**TAREFAS DO EXERCÍCIO:**
• A. Responda, com base na entrevista sobre o livro, às perguntas seguintes:
(i) Em que ano deveria ter saído o livro?
(ii) Que nome deu Fernão de Magalhães inicialmente ao território das Filipinas?
(iii) Em que publicação foram saindo as crónicas reunidas no livro?
• B. Transcreva da entrevista sobre o livro o trecho que vai de "Eterno viajante e" a "edição desta obra?".

Joaquim Magalhães de Castro, autor de “Portugueses no Extremo Oriente”: “A investigação é sempre um trabalho inacabado”

Eterno viajante e investigador por conta própria da presença portuguesa nos países e regiões do Sudeste Asiático, Joaquim Magalhães de Castro acaba de lançar um novo livro, resultado de crónicas e textos dispersos. “Portugueses no Extremo Oriente – Antes e Depois de Fernão de Magalhães” revela os sinais da presença portuguesa no século XVI nas Filipinas, norte da ilha de Java e no actual Brunei no contexto da viagem de Circum-Navegação do navegador Fernão de Magalhães

 

Como foi o percurso traçado até à edição desta obra?

Este livro deveria ter saído em 2021, porque foi nesse ano que se celebraram os 500 anos da [rota de] Circum-Navegação [de Fernão de Magalhães], mas a covid ofuscou todo este processo. Iria participar num projecto que implicava integrar a viagem da Circum-Navegação feita pelo navio [português] Sagres, mas a operação foi abortada. Só agora consegui editar o livro, daí o título ter a parte “Antes e Depois de Fernão de Magalhães”. Isso tem também a ver com o facto de a obra revelar aspectos menos conhecidos da presença portuguesa no Extremo Oriente e o Sudeste Asiático, em zonas como as Filipinas, o Mar de Java e o Bornéu [actual Brunei].

A obra divide-se, precisamente, em três partes.

Sim. Primeiramente falo da presença portuguesa nas Filipinas. Fernão de Magalhães deu inicialmente ao território o nome de Ilhas de São Lázaro, tendo este sido adoptado oficialmente pelos portugueses até existir a denominação Filipinas, em honra de Filipe de Espanha. A segunda parte do livro aborda o Bornéu, que logo depois da conquista de Malaca [1511] passou a ser frequentado pelos portugueses, que o utilizavam com frequência, sempre com boas relações com o sultão local. Isso explica que Fernão de Magalhães tenha sido recebido depois de forma amistosa por ele. Na terceira parte do livro continuo, no fundo, o trabalho que comecei no meu primeiro livro, “Mar das Especiarias”, sobre a presença portuguesa na ilha de Java, na Indonésia. Desta vez concentro-me no norte da ilha e no que restou dos contactos com os portugueses, algo que está pouco estudado. Naqueles portos da costa norte fazia-se comércio, pois não havia portos no sul de Java. Todo o livro reúne, essencialmente, crónicas de viagens.

Em que período as realizou?

Tenho viajado nos últimos anos. Trata-se de [uma compilação] de crónicas que fui publicando n’O Clarim.

**REGISTOS FORNECIDOS:**
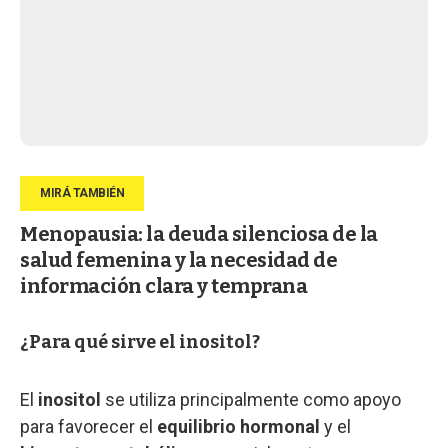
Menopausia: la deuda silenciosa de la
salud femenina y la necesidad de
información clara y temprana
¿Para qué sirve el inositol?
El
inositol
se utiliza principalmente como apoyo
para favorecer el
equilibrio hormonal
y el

**SOLUÇÕES:**
• A.
(i) Em 2021.
(ii) Ilhas de São Lázaro.
(iii) N'O Clarim.

• B.
Eterno viajante e investigador por conta própria da presença portuguesa nos países e regiões do Sudeste Asiático, Joaquim Magalhães de Castro acaba de lançar um novo livro, resultado de crónicas e textos dispersos. “Portugueses no Extremo Oriente – Antes e Depois de Fernão de Magalhães” revela os sinais da presença portuguesa no século XVI nas Filipinas, norte da ilha de Java e no actual Brunei no contexto da viagem de Circum-Navegação do navegador Fernão de Magalhães

 

Como foi o percurso traçado até à edição desta obra?